Altitude Weight Formula
Your weight changes with altitude because gravity weakens with distance from Earth's center. The calculator uses Newton's inverse-square law of gravitation.
W = W₀ × (R / (R + h))²
Compare mode (known weight at one altitude, solving for another):
W₂ = W₁ × ((R + h₁) / (R + h₂))²
Find-altitude mode (solving for h given a target weight):
h = R / √(W / W₀) − R
- W — weight at altitude
- W₀ — weight at sea level
- R — Earth's mean radius (6,371,000 m)
- h — altitude above sea level (m)
The model treats Earth as a uniform sphere and ignores rotation, local density variations, and buoyancy. Mass does not change with altitude; only the gravitational force on that mass does. For everyday altitudes the effect is small, around 0.03% loss per 1,000 m.
Reference Values
Weight change for a 150 lb person at common altitudes:
| Location | Altitude | Weight (lb) | Change |
|---|---|---|---|
| Sea level | 0 m | 150.000 | 0% |
| Denver | 1,609 m | 149.924 | −0.05% |
| Mexico City | 2,240 m | 149.895 | −0.07% |
| Mt. Everest | 8,849 m | 149.583 | −0.28% |
| Cruising airliner | 10,668 m | 149.498 | −0.33% |
| Low orbit (ISS) | 408 km | 132.840 | −11.4% |
Effective gravity at altitude:
| Altitude | g (m/s²) | % of sea level |
|---|---|---|
| 0 m | 9.807 | 100.00% |
| 1,000 m | 9.804 | 99.97% |
| 10,000 m | 9.776 | 99.69% |
| 100 km | 9.504 | 96.91% |
| 408 km | 8.685 | 88.56% |
| 1,000 km | 7.336 | 74.81% |
Common Questions
Do astronauts on the ISS feel weightless because gravity is gone? No. Gravity at 408 km is still about 89% of sea level. They feel weightless because the station is in continuous free fall around Earth, not because gravity has vanished.
Does my mass change at altitude? No. Mass is constant. Only weight, the force gravity exerts on that mass, decreases as you climb.

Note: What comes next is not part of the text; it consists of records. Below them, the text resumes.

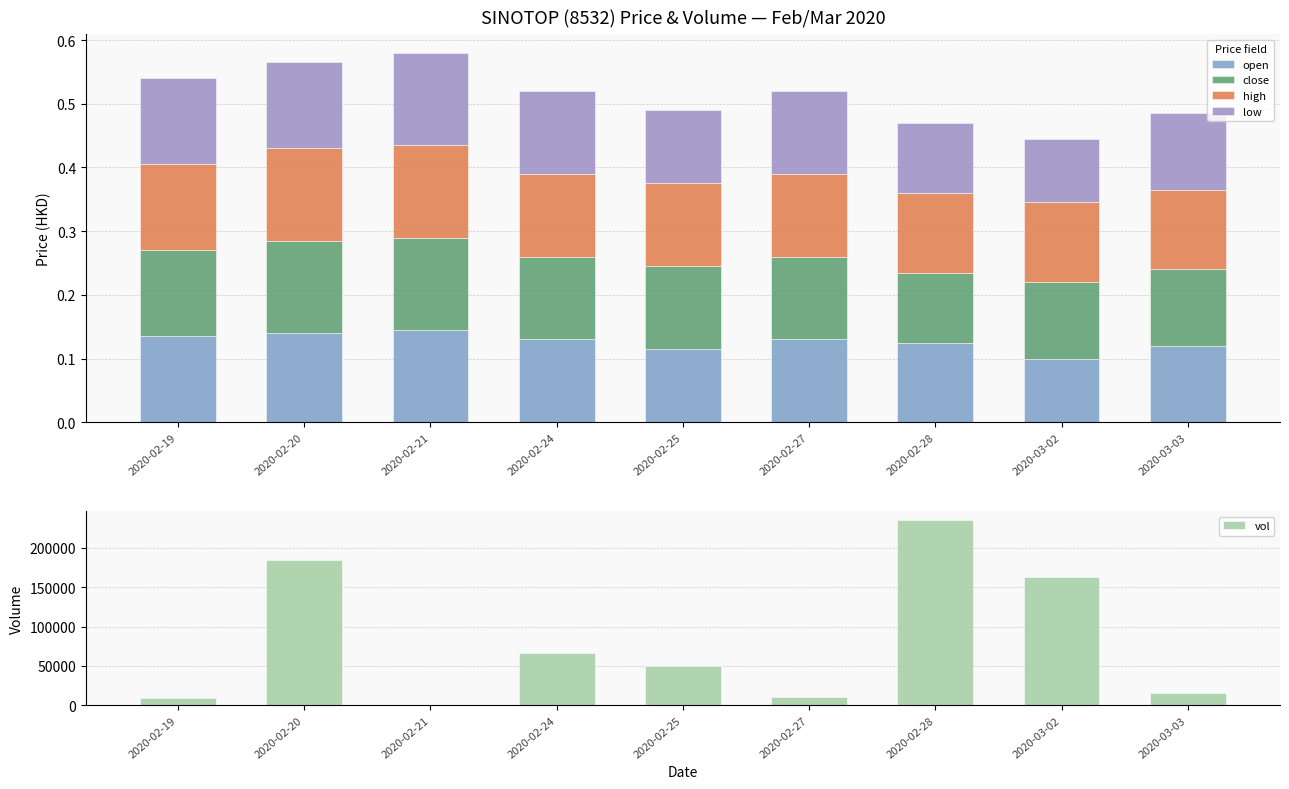

What is the greatest value displayed?

234800.0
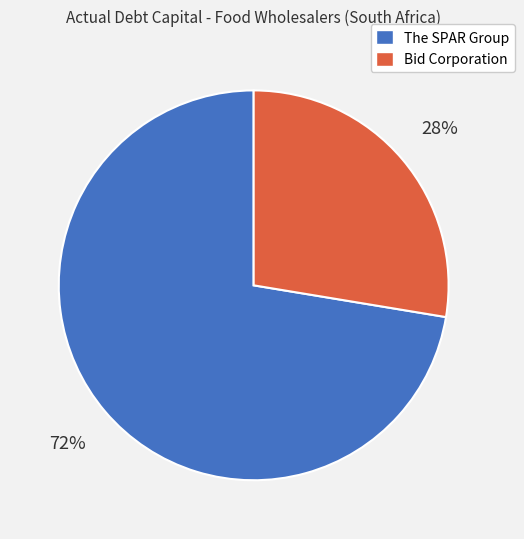

Is there any slice that represents more than half of the pie?

Yes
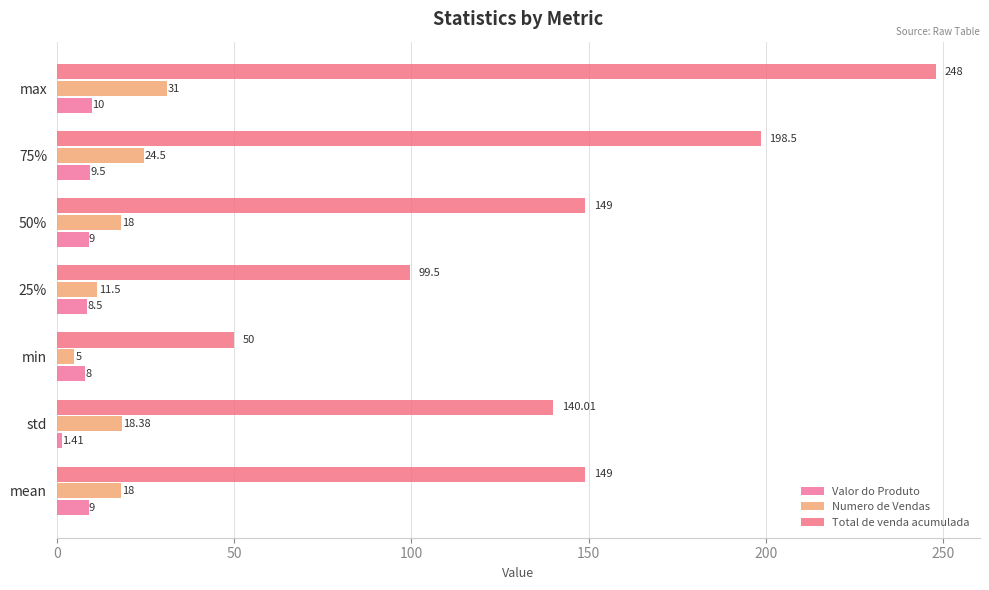

What is the value of the Numero de Vendas bar at the 7th from the left?

31.0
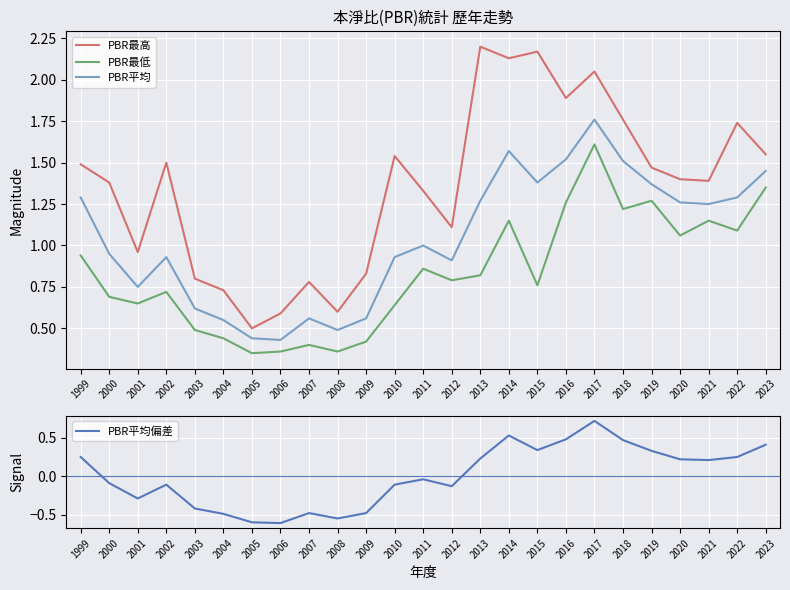

Is the value of PBR最高 at 2022 greater than the value of PBR最低 at 2012?

Yes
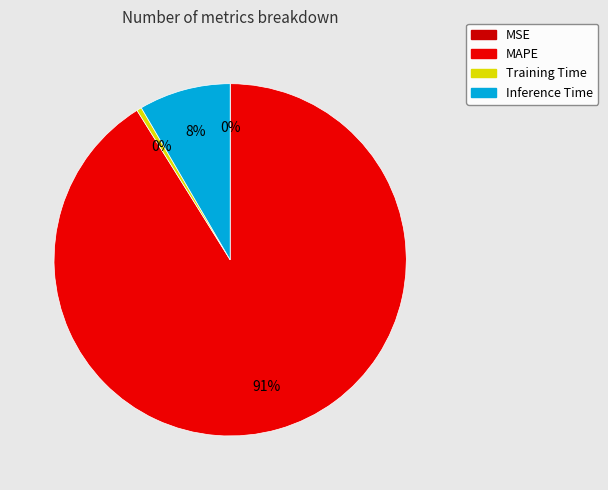

The Inference Time slice represents 8% of the pie. True or false?

True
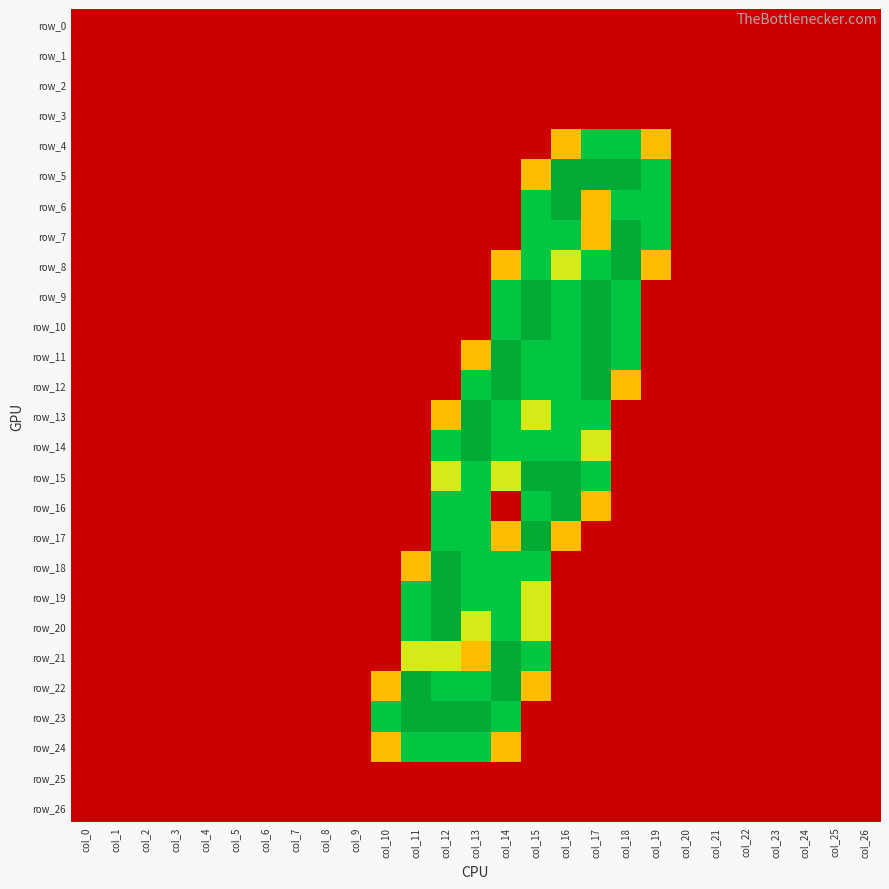

True or false: row_16 has a value of -1.0 at col_2.

False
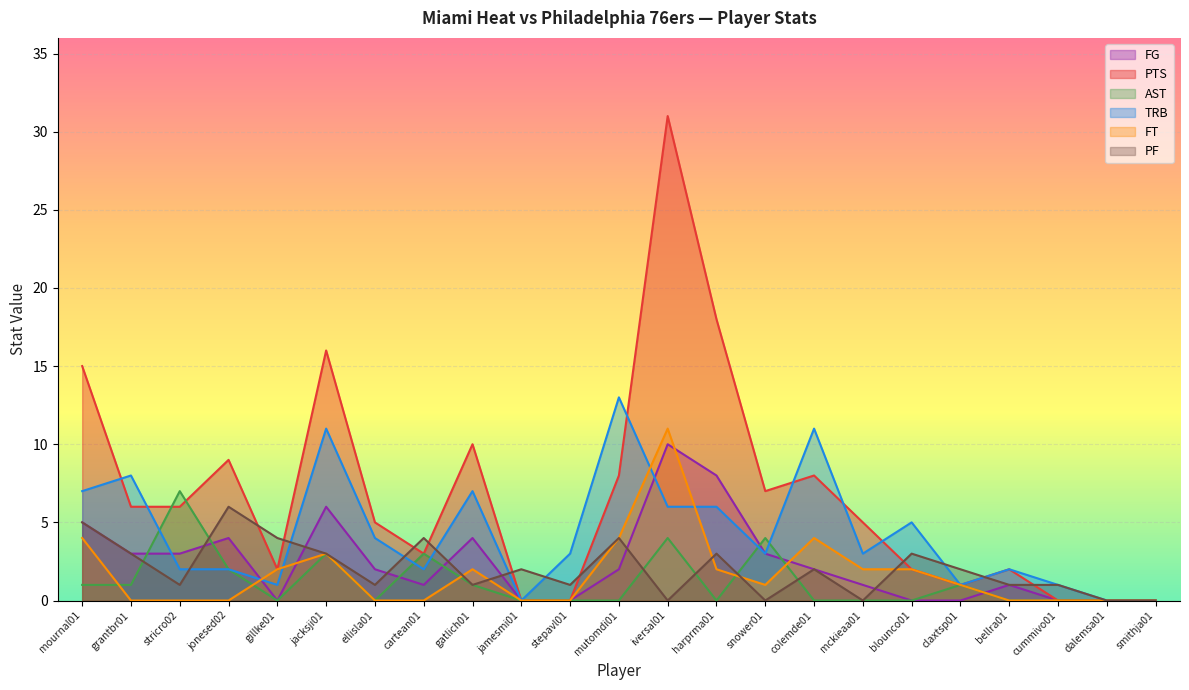

True or false: PTS has a value of 0 at cummivo01.

True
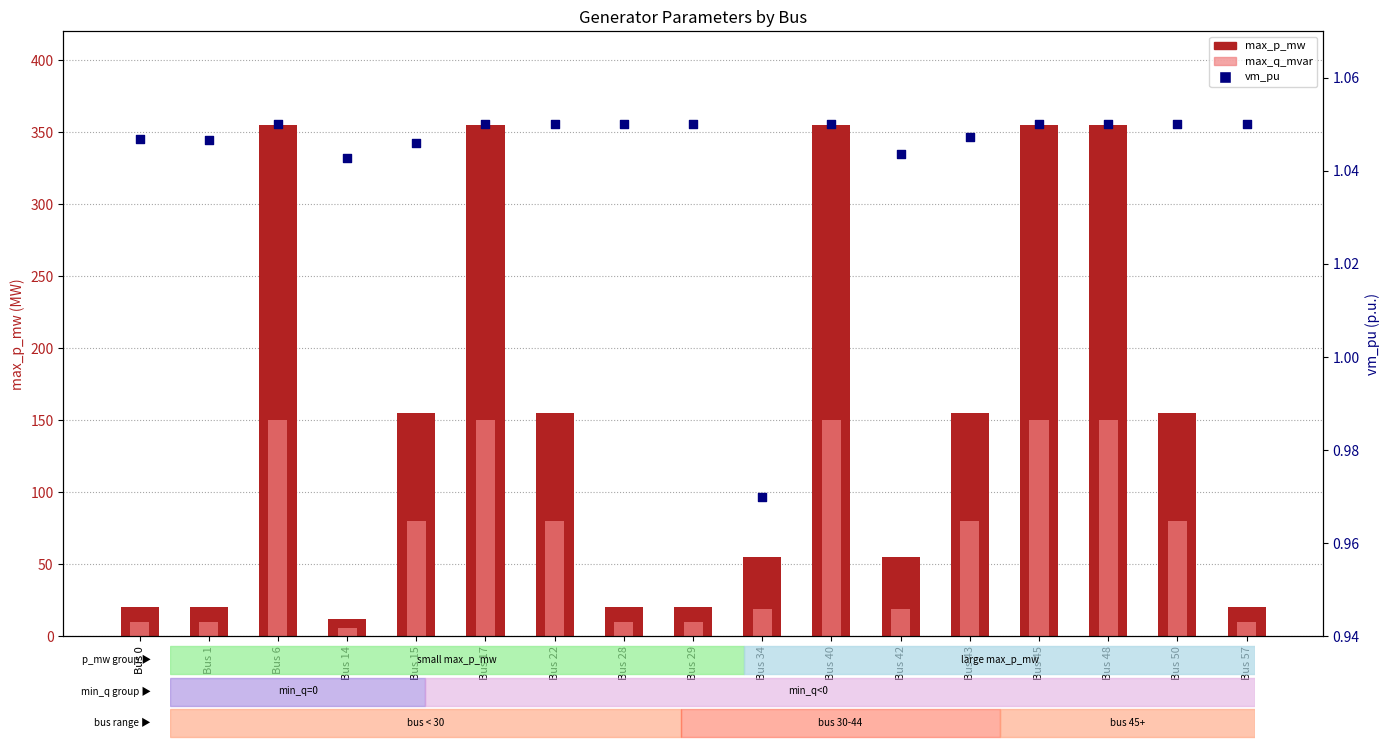

Which series contains the lowest Y value?

vm_pu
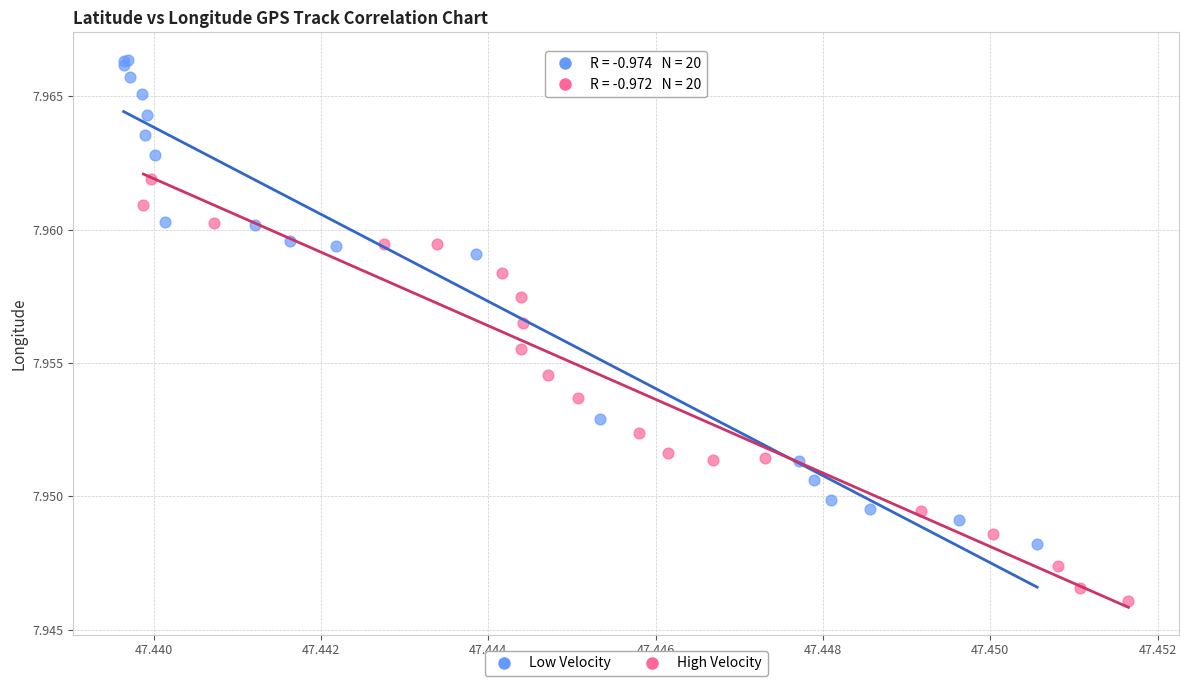

Which series has the largest Y range (max minus min)?

Low Velocity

Will a bathroom scale show this difference? A typical scale on Mt. Everest would read about 0.42 lb less for a 150 lb person. Most household scales lack the resolution to display the change clearly.
Why does the calculator ignore air buoyancy and Earth's spin? Both effects exist but are small compared to the inverse-square gravity change. Earth's rotation reduces apparent weight by roughly 0.3% at the equator versus the poles. The calculator uses a clean spherical model so the result depends only on altitude.
Example: A 70 kg climber at 8,849 m. Factor = (6,371,000 / 6,379,849)² = 0.99723. Weight = 70 × 0.99723 = 69.81 kg-equivalent, a loss of about 190 grams of apparent weight.